So What Economic Indicators Should Investors Be Watching As A Gauge Of Future Economic Strength?
This morning the release of the July Employment Report showed a greater than expected increase in non-farm payroll jobs (+209,000) and a tick-down in the unemployment rate to 4.3%, although hourly wage growth at 2.5% was nothing to write home about. Is the economy strong and still growing? Are stocks poised for another leg-up? Is it time to wave the yellow caution flag?
If only the answer could be right there in front of us. Of course it’s not that simple, but how does the individual investor try and become the financial markets ‘smart money’? These are just some of the indicators to keep an eye on…
Stock Market: With the stock market at record highs and likely to extend those gains today, is this telling us that all is well on the economic horizon as most stocks not Tesla and Amazon are priced at some multiple of earnings? Or in an interest rate environment that provides limited returns and the potential for pain if rates actually do rise, are stocks the only game in town where high potential returns can hopefully be achieved? In other words are the historically risk averse investors being forced to take outsized risks i.e. pension funds, retirees, etc.?
Federal Reserve: With interest rates still near historically low levels that would normally indicate economic weakness, is the Fed telling us that the U.S. economy is sailing full steam ahead? With a mandate of full employment and low inflation one would have to say that the jury is still out on how the Janet Yellen-led group sees things. At 4.3% unemployment it appears that they have achieved the full employment piece, but inflation does not increase to their target and so the fed funds rate languishes where it is (‘Can US Interest Rates Ever Rise?‘).
Shape Of The U.S. Treasury Yield Curve: While the Federal Reserve can and typically does impact short-term interest rates, any move up or down in the fed funds rate will not have any direct impact on long-term interest rates. Therefore, if the the Fed increases rates and longer-term bond investors keep yields unchanged, the yield curve flattens. This means that the spread between the yield on a 6-month bill and a 30-year bond move closer to each other. Currently the U.S. has a flatter than is historically normal yield curve that can sometimes mean the economy is moving towards a recession.
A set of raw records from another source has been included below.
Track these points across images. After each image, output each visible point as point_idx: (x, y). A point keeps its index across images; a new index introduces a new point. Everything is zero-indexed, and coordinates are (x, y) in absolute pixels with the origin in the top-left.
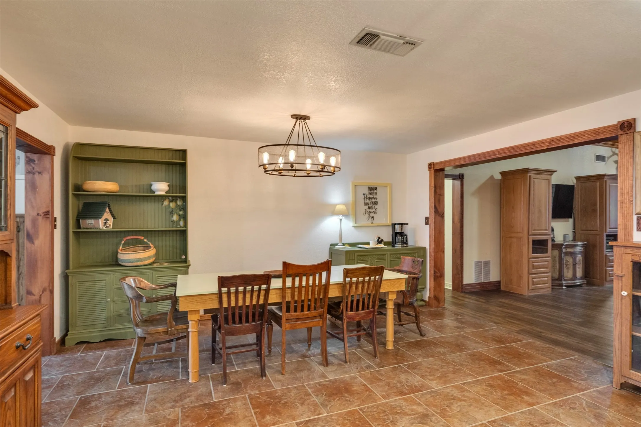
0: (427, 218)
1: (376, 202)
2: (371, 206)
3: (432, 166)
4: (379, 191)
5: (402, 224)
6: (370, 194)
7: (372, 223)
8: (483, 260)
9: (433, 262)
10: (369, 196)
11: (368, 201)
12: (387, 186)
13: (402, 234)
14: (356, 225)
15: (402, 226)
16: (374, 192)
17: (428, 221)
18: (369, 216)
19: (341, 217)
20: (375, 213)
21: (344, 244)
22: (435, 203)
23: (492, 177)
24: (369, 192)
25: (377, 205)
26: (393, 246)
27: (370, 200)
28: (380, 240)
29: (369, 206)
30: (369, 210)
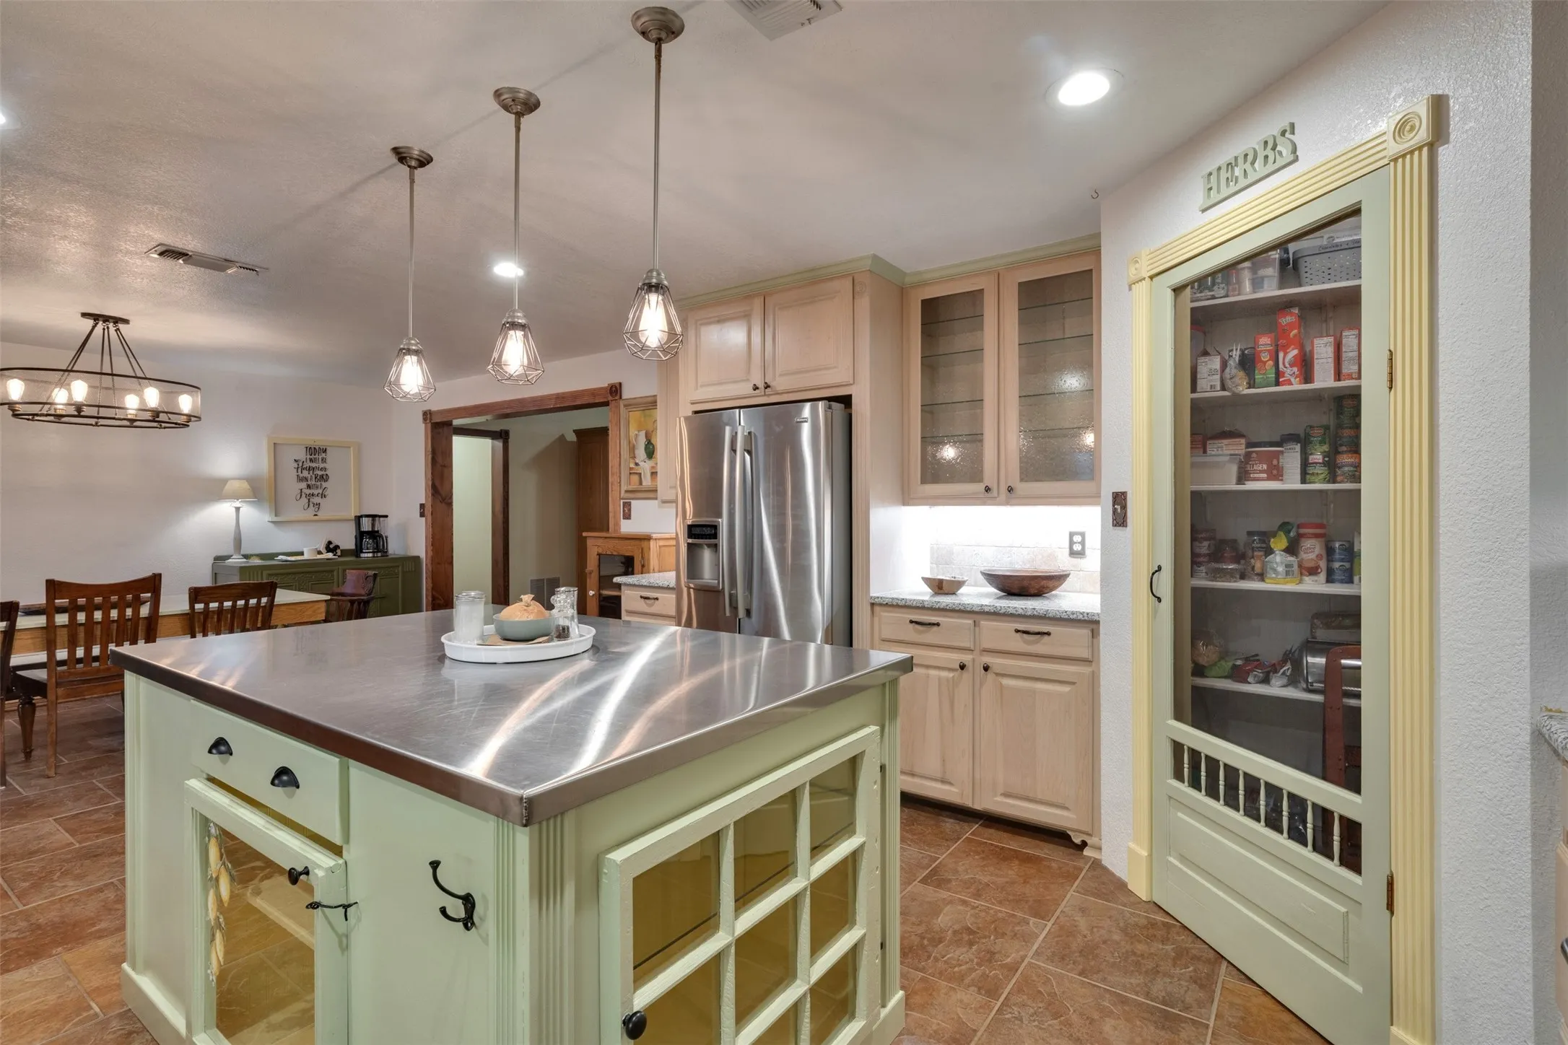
0: (422, 506)
1: (325, 477)
2: (313, 482)
3: (429, 416)
4: (330, 456)
5: (374, 517)
6: (311, 460)
7: (316, 515)
8: (545, 577)
9: (430, 580)
10: (308, 464)
11: (305, 474)
12: (350, 447)
13: (374, 535)
14: (276, 519)
15: (373, 520)
16: (320, 457)
17: (424, 510)
18: (309, 501)
19: (237, 504)
20: (323, 496)
21: (246, 557)
22: (433, 480)
23: (562, 438)
24: (309, 457)
25: (326, 481)
26: (358, 556)
27: (311, 472)
28: (331, 546)
29: (309, 483)
30: (308, 492)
U.S. Dollar: When the U.S. economy strengthens the assumption by various financial marketplaces will normally be that U.S. interest rates will at some point rise. When U.S. interest rates rise this will typically mean that the U.S. dollar will strengthen against other major foreign currencies such as the Euro. As is obvious from the 1-year chart below, this has not been the case (a weaker dollar does however benefit U.S. corporate earnings derived outside of the country). Is the issue U.S. politics, a stalled Trump economic agenda or a fear that the U.S. economy is in fact weakening?